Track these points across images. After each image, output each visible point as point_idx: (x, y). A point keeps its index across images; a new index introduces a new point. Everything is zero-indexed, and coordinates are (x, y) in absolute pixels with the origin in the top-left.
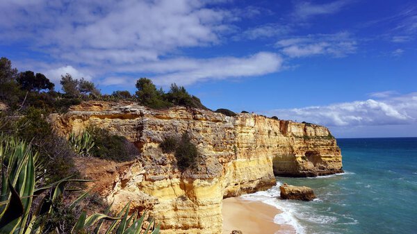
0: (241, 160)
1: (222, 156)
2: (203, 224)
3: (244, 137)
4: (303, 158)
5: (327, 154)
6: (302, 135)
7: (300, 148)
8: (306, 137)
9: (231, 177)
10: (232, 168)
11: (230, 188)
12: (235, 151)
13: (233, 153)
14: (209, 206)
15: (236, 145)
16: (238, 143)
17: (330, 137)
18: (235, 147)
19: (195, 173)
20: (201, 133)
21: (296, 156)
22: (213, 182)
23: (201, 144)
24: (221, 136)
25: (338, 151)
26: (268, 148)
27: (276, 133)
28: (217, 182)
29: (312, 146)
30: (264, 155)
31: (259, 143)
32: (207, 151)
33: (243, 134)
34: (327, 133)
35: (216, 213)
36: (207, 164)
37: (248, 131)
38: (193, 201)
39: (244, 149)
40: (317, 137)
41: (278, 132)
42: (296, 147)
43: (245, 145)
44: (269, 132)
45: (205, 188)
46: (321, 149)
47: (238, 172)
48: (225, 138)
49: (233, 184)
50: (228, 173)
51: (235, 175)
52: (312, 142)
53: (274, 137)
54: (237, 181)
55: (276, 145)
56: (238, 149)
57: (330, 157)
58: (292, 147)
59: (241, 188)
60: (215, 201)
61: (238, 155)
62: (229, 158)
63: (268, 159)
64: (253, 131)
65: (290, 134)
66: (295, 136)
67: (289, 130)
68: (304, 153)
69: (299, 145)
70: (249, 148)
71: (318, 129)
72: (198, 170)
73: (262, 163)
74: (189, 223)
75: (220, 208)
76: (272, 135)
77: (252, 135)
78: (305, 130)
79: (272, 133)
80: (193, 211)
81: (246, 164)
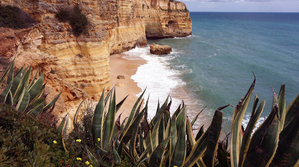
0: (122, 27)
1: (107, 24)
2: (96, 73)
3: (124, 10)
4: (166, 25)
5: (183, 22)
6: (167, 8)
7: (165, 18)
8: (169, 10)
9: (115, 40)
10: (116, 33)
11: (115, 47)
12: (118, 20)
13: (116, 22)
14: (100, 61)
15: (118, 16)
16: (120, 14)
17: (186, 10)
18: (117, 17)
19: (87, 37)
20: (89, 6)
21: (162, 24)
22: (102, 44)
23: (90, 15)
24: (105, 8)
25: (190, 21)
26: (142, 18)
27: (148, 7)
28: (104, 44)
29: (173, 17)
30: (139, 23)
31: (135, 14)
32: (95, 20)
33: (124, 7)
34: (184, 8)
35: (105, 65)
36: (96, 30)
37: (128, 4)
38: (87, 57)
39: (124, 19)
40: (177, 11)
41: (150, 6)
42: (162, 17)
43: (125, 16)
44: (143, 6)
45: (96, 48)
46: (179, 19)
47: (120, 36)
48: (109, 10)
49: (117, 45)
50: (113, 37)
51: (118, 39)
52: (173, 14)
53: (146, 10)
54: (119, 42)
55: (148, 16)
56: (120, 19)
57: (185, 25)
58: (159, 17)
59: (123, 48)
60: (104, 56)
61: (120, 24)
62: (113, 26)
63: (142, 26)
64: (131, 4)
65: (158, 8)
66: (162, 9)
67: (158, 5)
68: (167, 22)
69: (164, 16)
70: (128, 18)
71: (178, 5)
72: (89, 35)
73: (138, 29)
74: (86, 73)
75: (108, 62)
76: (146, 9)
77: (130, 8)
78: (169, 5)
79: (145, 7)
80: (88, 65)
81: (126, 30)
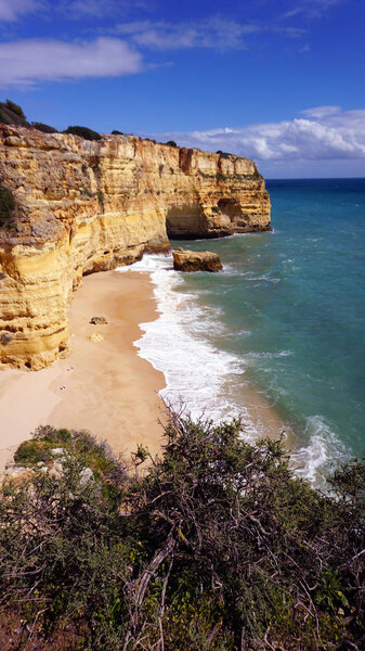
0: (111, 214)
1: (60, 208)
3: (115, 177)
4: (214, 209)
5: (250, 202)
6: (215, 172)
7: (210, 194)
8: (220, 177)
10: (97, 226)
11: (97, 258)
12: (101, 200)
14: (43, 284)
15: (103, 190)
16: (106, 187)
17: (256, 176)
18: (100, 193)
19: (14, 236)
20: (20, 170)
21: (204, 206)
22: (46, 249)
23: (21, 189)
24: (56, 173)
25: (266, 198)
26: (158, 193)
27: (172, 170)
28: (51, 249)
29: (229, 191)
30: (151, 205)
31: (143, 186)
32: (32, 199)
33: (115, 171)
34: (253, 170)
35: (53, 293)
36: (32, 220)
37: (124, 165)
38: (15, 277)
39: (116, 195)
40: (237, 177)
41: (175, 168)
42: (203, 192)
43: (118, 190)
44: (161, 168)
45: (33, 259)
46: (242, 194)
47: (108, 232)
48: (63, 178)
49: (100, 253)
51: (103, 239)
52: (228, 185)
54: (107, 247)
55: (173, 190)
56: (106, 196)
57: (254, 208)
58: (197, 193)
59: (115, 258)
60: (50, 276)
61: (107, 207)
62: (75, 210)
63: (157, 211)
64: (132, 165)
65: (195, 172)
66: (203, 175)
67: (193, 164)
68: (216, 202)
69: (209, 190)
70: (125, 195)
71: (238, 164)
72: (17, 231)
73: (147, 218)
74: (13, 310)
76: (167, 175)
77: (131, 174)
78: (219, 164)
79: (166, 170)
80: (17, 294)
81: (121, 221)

_Task instructions_:
Could you print all of the lines above word for word, leaving the pictures out?

_Solution to the problem_:
Track these points across images. After each image, output each visible point as point_idx: (x, y). A point keeps its index across images; a new index introduces a new point. Everything is zero-indexed, and coordinates are (x, y) in absolute pixels with the origin in the top-left.
0: (241, 160)
1: (222, 156)
2: (203, 224)
3: (244, 137)
4: (303, 158)
5: (327, 154)
6: (302, 135)
7: (300, 148)
8: (306, 137)
9: (231, 177)
10: (232, 168)
11: (230, 188)
12: (235, 151)
13: (233, 153)
14: (209, 206)
15: (236, 145)
16: (238, 143)
17: (330, 137)
18: (235, 147)
19: (195, 173)
20: (201, 133)
21: (296, 156)
22: (213, 182)
23: (201, 144)
24: (221, 136)
25: (338, 151)
26: (268, 148)
27: (276, 133)
28: (217, 182)
29: (312, 146)
30: (264, 155)
31: (259, 143)
32: (207, 151)
33: (243, 134)
34: (327, 133)
35: (216, 213)
36: (207, 164)
37: (248, 131)
38: (193, 201)
39: (244, 149)
40: (317, 137)
41: (278, 132)
42: (296, 147)
43: (245, 145)
44: (269, 132)
45: (205, 188)
46: (321, 149)
47: (238, 172)
48: (225, 138)
49: (233, 184)
50: (228, 173)
51: (235, 175)
52: (312, 142)
53: (274, 137)
54: (237, 181)
55: (276, 145)
56: (238, 149)
57: (330, 157)
58: (292, 147)
59: (241, 188)
60: (215, 201)
61: (238, 155)
62: (229, 158)
63: (268, 159)
64: (253, 131)
65: (290, 134)
66: (295, 136)
67: (289, 130)
68: (304, 153)
69: (299, 145)
70: (249, 148)
71: (318, 129)
72: (198, 170)
73: (262, 163)
74: (189, 223)
75: (220, 208)
76: (272, 135)
77: (252, 135)
78: (305, 130)
79: (272, 133)
80: (193, 211)
81: (246, 164)
0: (122, 27)
1: (107, 24)
2: (96, 73)
3: (124, 10)
4: (166, 25)
5: (183, 22)
6: (167, 8)
7: (165, 18)
8: (169, 10)
9: (115, 40)
10: (116, 33)
11: (115, 47)
12: (118, 20)
13: (116, 22)
14: (100, 61)
15: (118, 16)
16: (120, 14)
17: (186, 10)
18: (117, 17)
19: (87, 37)
20: (89, 6)
21: (162, 24)
22: (102, 44)
23: (90, 15)
24: (105, 8)
25: (190, 21)
26: (142, 18)
27: (148, 7)
28: (104, 44)
29: (173, 17)
30: (139, 23)
31: (135, 14)
32: (95, 20)
33: (124, 7)
34: (184, 8)
35: (105, 65)
36: (96, 30)
37: (128, 4)
38: (87, 57)
39: (124, 19)
40: (177, 11)
41: (150, 6)
42: (162, 17)
43: (125, 16)
44: (143, 6)
45: (96, 48)
46: (179, 19)
47: (120, 36)
48: (109, 10)
49: (117, 45)
50: (113, 37)
51: (118, 39)
52: (173, 14)
53: (146, 10)
54: (119, 42)
55: (148, 16)
56: (120, 19)
57: (185, 25)
58: (159, 17)
59: (123, 48)
60: (104, 56)
61: (120, 24)
62: (113, 26)
63: (142, 26)
64: (131, 4)
65: (158, 8)
66: (162, 9)
67: (158, 5)
68: (167, 22)
69: (164, 16)
70: (128, 18)
71: (178, 5)
72: (89, 35)
73: (138, 29)
74: (86, 73)
75: (108, 62)
76: (146, 9)
77: (130, 8)
78: (169, 5)
79: (145, 7)
80: (88, 65)
81: (126, 30)
0: (111, 214)
1: (60, 208)
3: (115, 177)
4: (214, 209)
5: (250, 202)
6: (215, 172)
7: (210, 194)
8: (220, 177)
10: (97, 226)
11: (97, 258)
12: (101, 200)
14: (43, 284)
15: (103, 190)
16: (106, 187)
17: (256, 176)
18: (100, 193)
19: (14, 236)
20: (20, 170)
21: (204, 206)
22: (46, 249)
23: (21, 189)
24: (56, 173)
25: (266, 198)
26: (158, 193)
27: (172, 170)
28: (51, 249)
29: (229, 191)
30: (151, 205)
31: (143, 186)
32: (32, 199)
33: (115, 171)
34: (253, 170)
35: (53, 293)
36: (32, 220)
37: (124, 165)
38: (15, 277)
39: (116, 195)
40: (237, 177)
41: (175, 168)
42: (203, 192)
43: (118, 190)
44: (161, 168)
45: (33, 259)
46: (242, 194)
47: (108, 232)
48: (63, 178)
49: (100, 253)
51: (103, 239)
52: (228, 185)
54: (107, 247)
55: (173, 190)
56: (106, 196)
57: (254, 208)
58: (197, 193)
59: (115, 258)
60: (50, 276)
61: (107, 207)
62: (75, 210)
63: (157, 211)
64: (132, 165)
65: (195, 172)
66: (203, 175)
67: (193, 164)
68: (216, 202)
69: (209, 190)
70: (125, 195)
71: (238, 164)
72: (17, 231)
73: (147, 218)
74: (13, 310)
76: (167, 175)
77: (131, 174)
78: (219, 164)
79: (166, 170)
80: (17, 294)
81: (121, 221)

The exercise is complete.